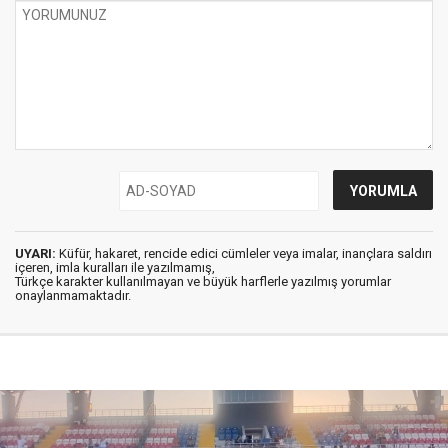
UYARI:
Küfür, hakaret, rencide edici cümleler veya imalar, inançlara saldırı
içeren, imla kuralları ile yazılmamış,
Türkçe karakter kullanılmayan ve büyük harflerle yazılmış yorumlar
onaylanmamaktadır.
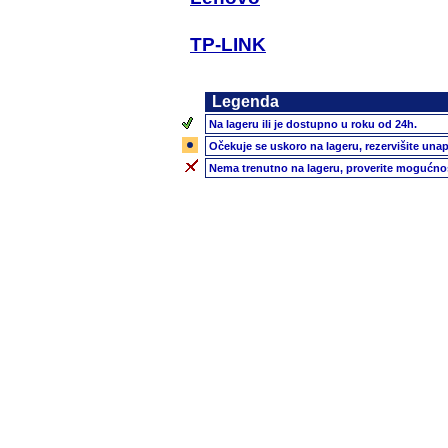
TP-LINK
Legenda
Na lageru ili je dostupno u roku od 24h.
Očekuje se uskoro na lageru, rezervišite unap
Nema trenutno na lageru, proverite mogućnos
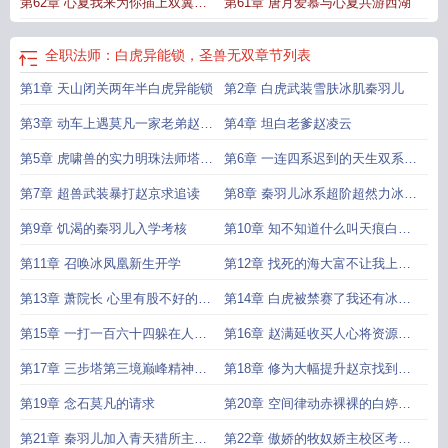
第62章 心夏我来为你插上双翼莫
第61章 唐月爱慕与心夏共游西湖
白虎
全职法师之白龙耀世
全职法师凶兽
全职法师白虎和穆宁雪契约
全职法师
之白龙皇
全职法师之虎啸龙吟
全职法师白虎异能锁圣兽无双免费
全职法师之白
凡 心夏
龙耀世笔趣阁
全职法师：白虎异能锁，圣兽无双
章节列表
第1章 天山闭关两年半白虎异能锁
第2章 白虎武装雪肤冰肌秦羽儿
第3章 动车上遇莫凡一家老弟赵满
第4章 坦白老爹赵凌云
延
第5章 虎啸兽的实力明珠法师塔高
第6章 一连四系迟到的天生双系赵
阶觉醒
氏族会
第7章 超兽武装暴打赵京求追读
第8章 秦羽儿冰系超阶超然力冰凤
凰
第9章 饥渴的秦羽儿入学考核
第10章 知不知道什么叫天痕白虎
啊被秀了一
第11章 召唤冰凤凰新生开学
第12章 找死的海大富不让我上我
偏要
第13章 萧院长 心里有股不好的预
第14章 白虎被禁赛了我还有冰凤
感斗兽大
凰
第15章 一打一百六十四躲在人群
第16章 赵满延收买人心将资源换
后面放爆浪
成三步塔修
第17章 三步塔第三境巅峰精神力
第18章 修为大幅提升赵京找到神
求催更
鹿之角
第19章 念石莫凡的请求
第20章 空间律动赤裸裸的白婷婷
求打卡
第21章 秦羽儿加入青天猎所主校
第22章 傲娇的牧奴娇主校区考核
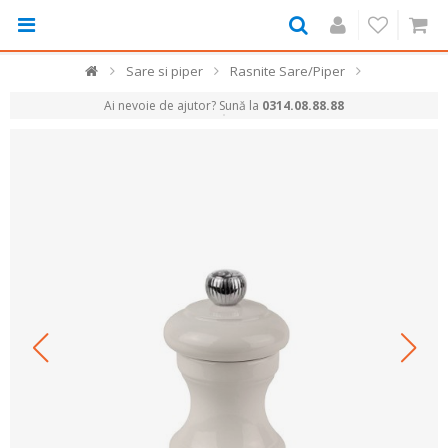
Sare si piper
Rasnite Sare/Piper
Ai nevoie de ajutor? Sună la
0314.08.88.88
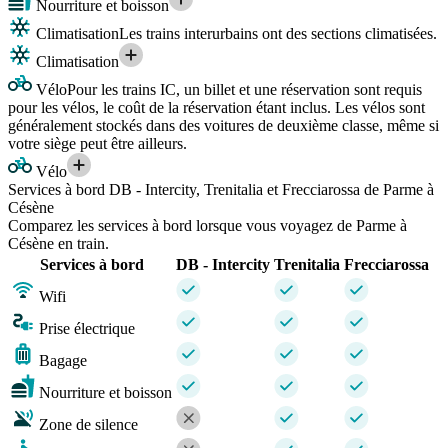
Nourriture et boisson
Climatisation
Les trains interurbains ont des sections climatisées.
Climatisation
Vélo
Pour les trains IC, un billet et une réservation sont requis
pour les vélos, le coût de la réservation étant inclus. Les vélos sont
généralement stockés dans des voitures de deuxième classe, même si
votre siège peut être ailleurs.
Vélo
Services à bord DB - Intercity, Trenitalia et Frecciarossa de Parme à
Césène
Comparez les services à bord lorsque vous voyagez de Parme à
Césène en train.
Services à bord
DB - Intercity
Trenitalia
Frecciarossa
Wifi
Prise électrique
Bagage
Nourriture et boisson
Zone de silence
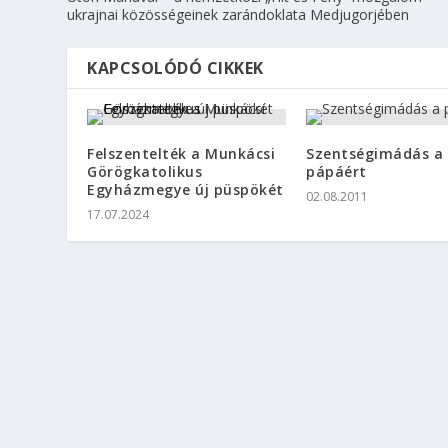
ukrajnai közösségeinek zarándoklata Medjugorjében
KAPCSOLÓDÓ CIKKEK
Felszentelték a Munkácsi
Szentségimádás a
Görögkatolikus
pápáért
Egyházmegye új püspökét
02.08.2011
17.07.2024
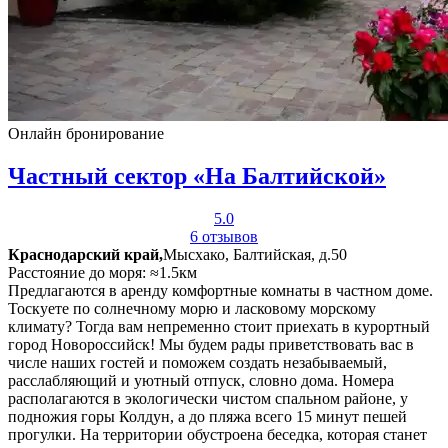
Онлайн бронирование
Частный сектор «На Балтийской»
5.0
6 отзывов
Краснодарский край,
Мысхако, Балтийская, д.50
Расстояние до моря: ≈1.5км
Предлагаются в аренду комфортные комнаты в частном доме.
Тоскуете по солнечному морю и ласковому морскому
климату? Тогда вам непременно стоит приехать в курортный
город Новороссийск! Мы будем рады приветствовать вас в
числе наших гостей и поможем создать незабываемый,
расслабляющий и уютный отпуск, словно дома. Номера
располагаются в экологически чистом спальном районе, у
подножия горы Колдун, а до пляжа всего 15 минут пешей
прогулки. На территории обустроена беседка, которая станет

——

▶ Brief
Print out every record above exactly as given. Do not include the pictures.

▶ Output for this task
UYARI:
Küfür, hakaret, rencide edici cümleler veya imalar, inançlara saldırı
içeren, imla kuralları ile yazılmamış,
Türkçe karakter kullanılmayan ve büyük harflerle yazılmış yorumlar
onaylanmamaktadır.
TP-LINK
Legenda
Na lageru ili je dostupno u roku od 24h.
Očekuje se uskoro na lageru, rezervišite unap
Nema trenutno na lageru, proverite mogućnos
第62章 心夏我来为你插上双翼莫
第61章 唐月爱慕与心夏共游西湖
白虎
全职法师之白龙耀世
全职法师凶兽
全职法师白虎和穆宁雪契约
全职法师
之白龙皇
全职法师之虎啸龙吟
全职法师白虎异能锁圣兽无双免费
全职法师之白
凡 心夏
龙耀世笔趣阁
全职法师：白虎异能锁，圣兽无双
章节列表
第1章 天山闭关两年半白虎异能锁
第2章 白虎武装雪肤冰肌秦羽儿
第3章 动车上遇莫凡一家老弟赵满
第4章 坦白老爹赵凌云
延
第5章 虎啸兽的实力明珠法师塔高
第6章 一连四系迟到的天生双系赵
阶觉醒
氏族会
第7章 超兽武装暴打赵京求追读
第8章 秦羽儿冰系超阶超然力冰凤
凰
第9章 饥渴的秦羽儿入学考核
第10章 知不知道什么叫天痕白虎
啊被秀了一
第11章 召唤冰凤凰新生开学
第12章 找死的海大富不让我上我
偏要
第13章 萧院长 心里有股不好的预
第14章 白虎被禁赛了我还有冰凤
感斗兽大
凰
第15章 一打一百六十四躲在人群
第16章 赵满延收买人心将资源换
后面放爆浪
成三步塔修
第17章 三步塔第三境巅峰精神力
第18章 修为大幅提升赵京找到神
求催更
鹿之角
第19章 念石莫凡的请求
第20章 空间律动赤裸裸的白婷婷
求打卡
第21章 秦羽儿加入青天猎所主校
第22章 傲娇的牧奴娇主校区考核
Sare si piper
Rasnite Sare/Piper
Ai nevoie de ajutor? Sună la
0314.08.88.88
Nourriture et boisson
Climatisation
Les trains interurbains ont des sections climatisées.
Climatisation
Vélo
Pour les trains IC, un billet et une réservation sont requis
pour les vélos, le coût de la réservation étant inclus. Les vélos sont
généralement stockés dans des voitures de deuxième classe, même si
votre siège peut être ailleurs.
Vélo
Services à bord DB - Intercity, Trenitalia et Frecciarossa de Parme à
Césène
Comparez les services à bord lorsque vous voyagez de Parme à
Césène en train.
Services à bord
DB - Intercity
Trenitalia
Frecciarossa
Wifi
Prise électrique
Bagage
Nourriture et boisson
Zone de silence
ukrajnai közösségeinek zarándoklata Medjugorjében
KAPCSOLÓDÓ CIKKEK
Felszentelték a Munkácsi
Szentségimádás a
Görögkatolikus
pápáért
Egyházmegye új püspökét
02.08.2011
17.07.2024
Онлайн бронирование
Частный сектор «На Балтийской»
5.0
6 отзывов
Краснодарский край,
Мысхако, Балтийская, д.50
Расстояние до моря: ≈1.5км
Предлагаются в аренду комфортные комнаты в частном доме.
Тоскуете по солнечному морю и ласковому морскому
климату? Тогда вам непременно стоит приехать в курортный
город Новороссийск! Мы будем рады приветствовать вас в
числе наших гостей и поможем создать незабываемый,
расслабляющий и уютный отпуск, словно дома. Номера
располагаются в экологически чистом спальном районе, у
подножия горы Колдун, а до пляжа всего 15 минут пешей
прогулки. На территории обустроена беседка, которая станет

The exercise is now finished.